In an opinion piece for Time magazine, prominent lawyer and Uyghur rights advocate Nury Turkel urged the U.S. government to sign newly passed legislation to sanction Chinese officials in Xinjiang Uyghur Autonomous Region (XUAR), and to push on to further action.
Last month, the Uyghur Human Rights Policy Act, which would sanction Chinese officials for their persecution of Uyghur people in XUAR, passed through both Houses of Congress with overwhelming bipartisan support.
Under the bill, these officials would be subject to visa bans and financial sanctions, Uyghurs on American soil would be protected from Chinese government harassment by the FBI, and the U.S. government would be required to report on human rights abuses in XUAR.
Turkel applauded Congress for this historic step and called on the U.S. government to implement the law, urging sanctions on Communist Party Secretary Chen Quanguo and Political and Legal Affairs Commission Chief Zhu Hailun in particular—according to Turkel, just two of many complicit officials.

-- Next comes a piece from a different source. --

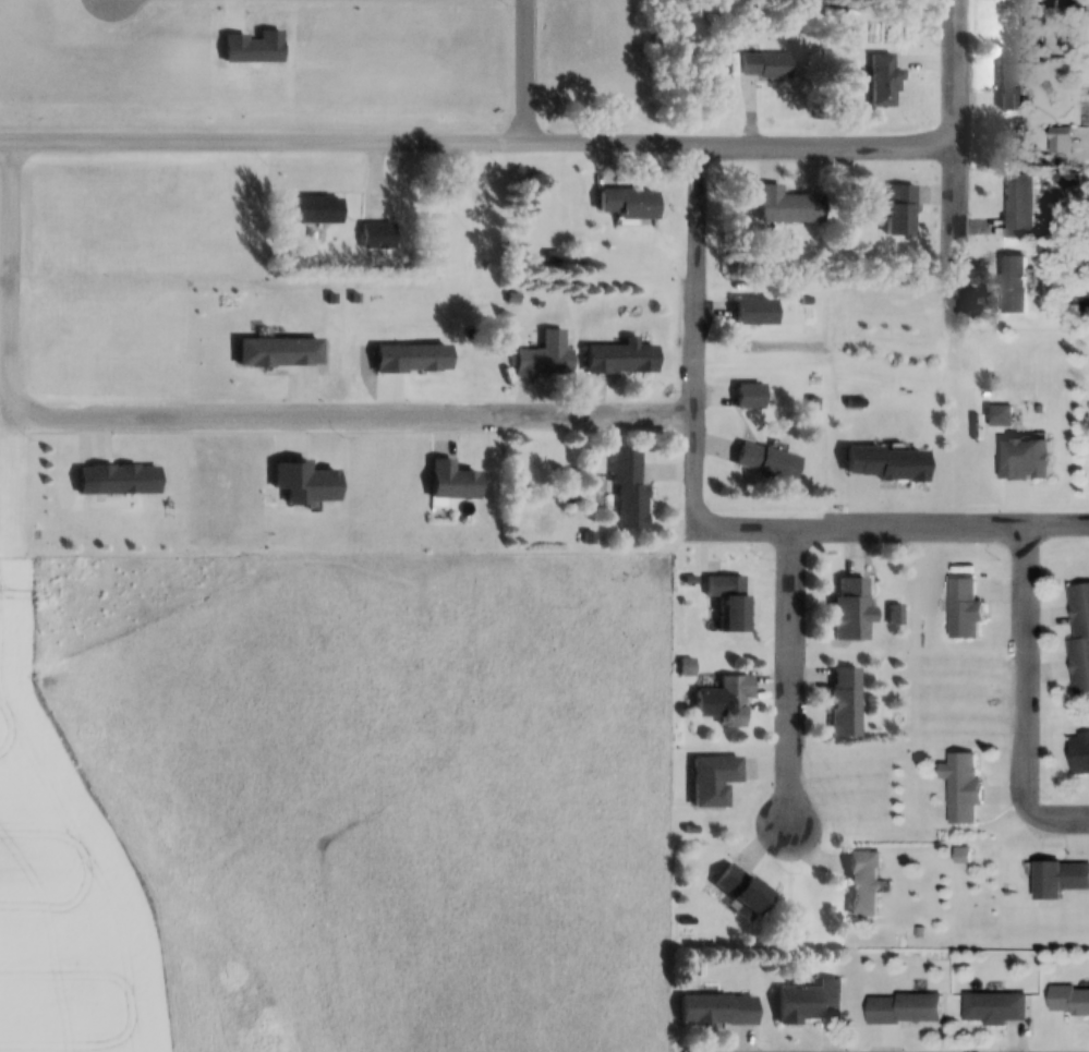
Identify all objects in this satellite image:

Turkel also called on Congress to pass a follow-up bill, the Uyghur Forced Labor Prevention Act, that would designate any goods from XUAR as produced by forced labor and block them via U.S. Customs and Border Patrol (CBP)
Turkel writes for Time:
This is the first law in history dedicated to promoting the rights of Uyghurs and other Muslims in China, who have faced systematic persecution as a result of their religious beliefs. The passage of the Uyghur Human Rights Policy Act comes after years of effort. Just a few years ago, few Americans had heard about the plight of the Uyghur people. Now, senior U.S. government officials regularly champion our cause. Secretary Pompeo has raised the Uyghur issue publicly more than two dozen times since last fall including to call China’s treatment of the Uyghur as the “stain on the century.”

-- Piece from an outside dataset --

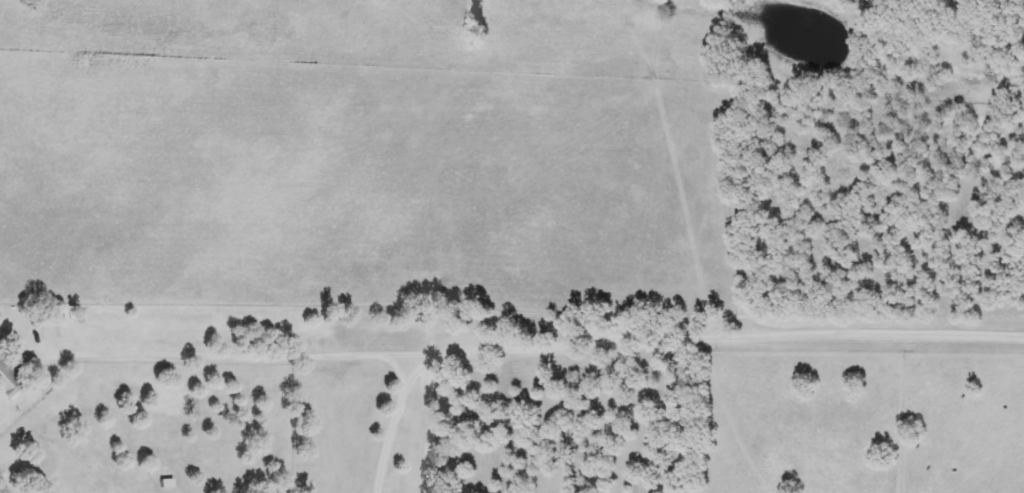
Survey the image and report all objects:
road: (650, 344)
road: (227, 363)
building: (10, 383)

Ensuring that Uyghur Muslims, Tibetan Buddhists, Christians, and all Chinese citizens can worship as they choose will require even more years of hard work. Yet, the first time in years, I have some reason for optimism.
Since 2017, over one million Uyghurs and other members of Turkic and Muslim-majority ethnic groups have been detained in XUAR.
Many detainees are forced to work in camps and in factories across China, with Apple, Nike, and other major Western multinationals reportedly complicit through their supply chains.
The current system of detention and forced labor is the culmination of decades of repression in the region; Turkel himself was born in a reeducation camp, and was granted political asylum after coming to the U.S. in 1995.
Turkel co-founded the Uyghur Human Rights Project in 2003, and after nearly two decades of advocacy was appointed last month to the U.S. Commission on International Religious Freedom (USCIRF).
The Uyghur Human Rights Project is backing Freedom United’s campaign calling on the Chinese government to end its system of forced labor, which has gathered over 20,000 signatures since launching in April.